Similarly, the greater availability of spot cargoes versus long-term supply contracts means that disruption of supply is now easier to accommodate. In the past, there were only long-term contracts, and if a ship were lost there was no replacement immediately available. With spot cargoes, if one vessel is no longer available, it is readily replaced by a spot cargo.

Policy issues in LNG security

The LNG industry has taken significant steps to secure the LNG infrastructure. But continued progress in implementing and sustaining LNG security faces several challenges.

Some LNG operating companies have resisted suggestions that they pay more for public security. Others have expressed a willingness to pay for “excess” security only if it exceeds the level of government agency service ordinarily provided from corporate tax payments. It is difficult to predict how the public component of LNG security costs will evolve as the LNG industry grows. The public component might be expected to decrease, particularly if security threats decline in the medium-term. Altogether, the potential increase in security costs from expanding LNG infrastructure and shipping warrants a review of these costs, the public share and sustainability.

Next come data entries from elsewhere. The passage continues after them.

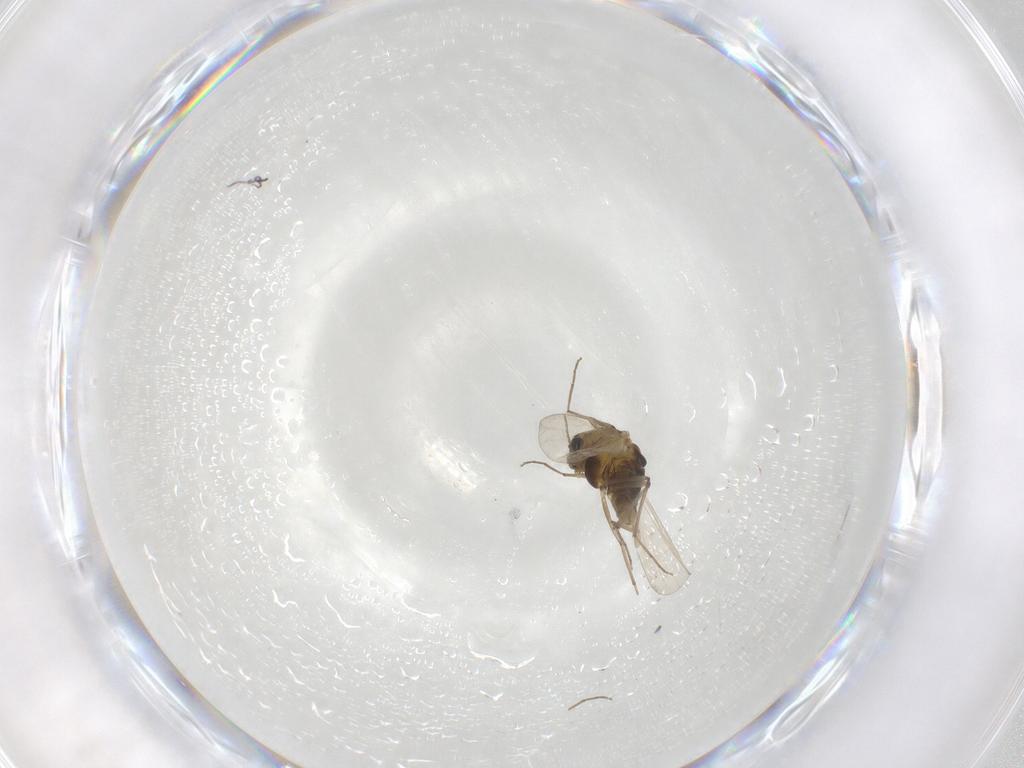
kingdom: Animalia
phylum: Arthropoda
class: Insecta
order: Diptera
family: Chironomidae
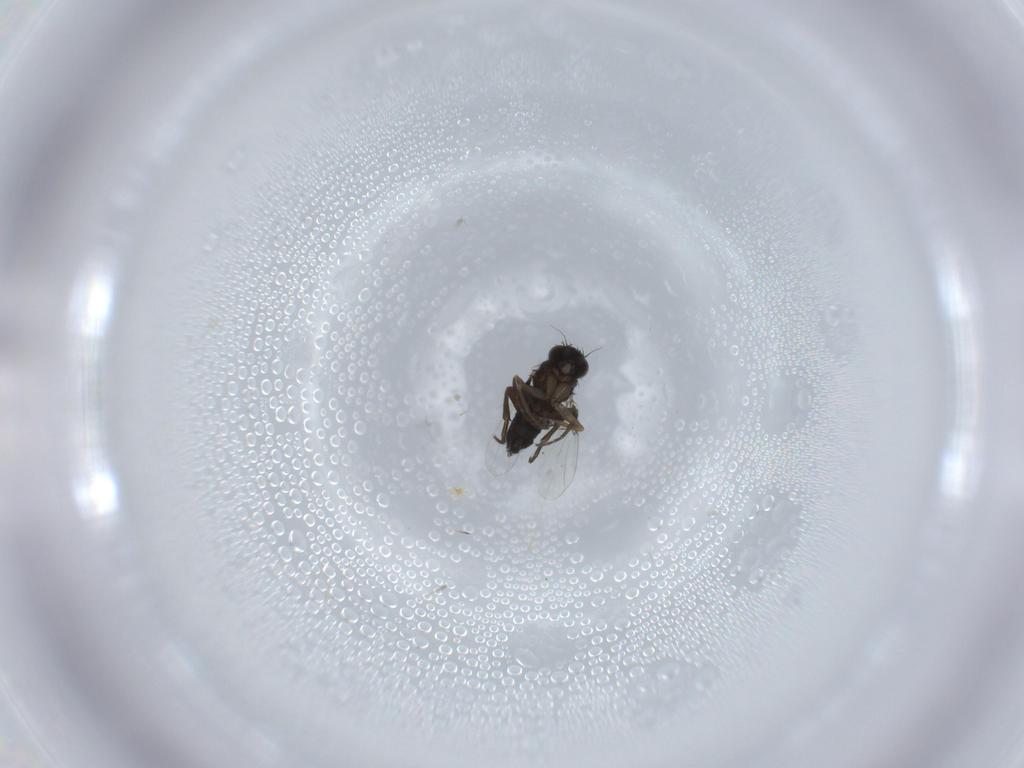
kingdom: Animalia
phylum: Arthropoda
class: Insecta
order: Diptera
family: Phoridae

While acknowledging the potential terrorist threat, many experts, including those in the LNG industry, believe that public concern about threats to LNG infrastructure is overstated. Industry rep-resentatives argue that deliberately attacking an LNG facility to cause disruption, terror, and injury might perhaps be attempted, but remains extremely difficult to execute effectively. LNG proponents also believe that LNG facilities are relatively secure compared to other hazardous chemical and hy-drocarbon infrastructures, which also receive less public attention. However, it may be impossible for the LNG industry officials to ever prove that LNG infrastructure will not be targeted by terrorists. As the US FERC has remarked, “unlike accidental causes, historical experience provides little guidance in estimating the probability of a terrorist attack on an LNG vessel or onshore storage facility”. Because the probability and impact of a terrorist attack on LNG infrastructure cannot be known with certainty, policy makers, plant operators, emergency response specialists, and community leaders must ultimately rely on their judgment to decide on the adequacy of LNG security measures for a specific facility. Also what will adequately protect the public and what, if any, of the incremental security costs, personnel, and resources are to be provided from public funds.